Title: Construction and analysis of cDNA libraries from the antennae of Batocera horsfieldi and expression pattern of putative odorant binding proteins Authors
|Li, Hui -|
|Wang, Man-Qun -|
|Zhang, Guoan -|
Submitted to: Journal of Insect Science
Publication Type: Peer Reviewed Journal
Publication Acceptance Date: October 31, 2012
Publication Date: April 19, 2014
Citation: Li, H., Zhang, A., Wang, M., Zhang, G. 2014. Construction and analysis of cDNA libraries from the antennae of Batocera horsfieldi and expression pattern of putative odorant binding proteins. Journal of Insect Science. 14(57):1-15. Interpretive Summary: The longhorned beetle is a major forest-boring insect that damages many trees worldwide. Longhorned beetles can locate host trees and mates from distances by detecting chemical signals through their antennae. In a collaborative effort, we measured and identified four new proteins involved in detecting chemical signals, called odorant binding proteins, from one species of longhorned beetle that is widely distributed in China. The exact function of these odorant binding proteins in the longhorned beetle is still unknown, but the results of this study suggest they function in host tree location for both sexes; and for egg-laying in adult females. These findings add to our understandings of the mechanism of chemical perception of host plant odor in insect communication systems, which will be used by researchers and growers to develop more effective insect pest management strategies.

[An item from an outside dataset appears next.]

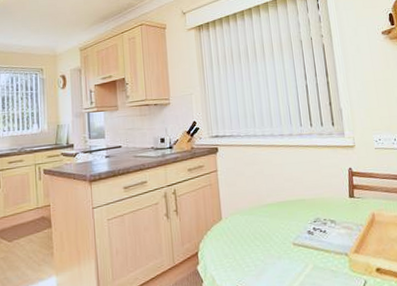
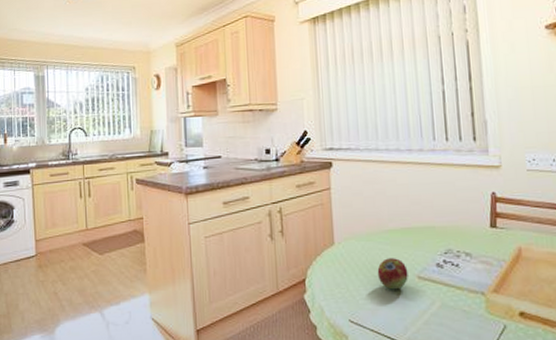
fruit: none [259,228,285,256] -> present [377,258,408,289]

Technical Abstract: In the natural environment, the longhorned beetle, Batocera horsfieldi (Hope) (Coleoptera: Cerambycidae), finds it’s maturation-feeding and host plants by using chemical cues. In this study, we described the identification and characterization of four new cDNAs that encode Minus-C odorant binding proteins (Minus-C OBPs) from B. horsfieldi antennal cDNA libraries. Our investigation focused on the expression pattern of the Minus-C OBP genes in various tissues, including both sexes and developmental stages using reverse transcription polymerase chain reaction (RT-PCR) and real-time quantitative PCR strategies. Our research results indicated that four types of cDNAs, including Minus-C OBP1, 2, 3, and 4, were expressed in all olfactory and non-olfactory tissues tested, with the exception of Minus-C OBP1, 2, and 3, in the de-antennated head and Minus-C OBP4 in the gustatory system (labial palps, maxillary palps), and head. By using real-time quantitative PCR, we demonstrated that the Minus-C OBPs were expressed in the antennae throughout adult life, but the transcript levels of these genes depended on the sex, age, and mating status of adults. Although the exact physiological function of these Minus-C OBPs is still unknown, but the results of this study may suggest function of Minus-C OBPs for host tree location in both sexes; and for oviposition in adult female B. horsfieldi. These findings add to our understandings of the mechanism of chemical perception of host plant odor in insect communication.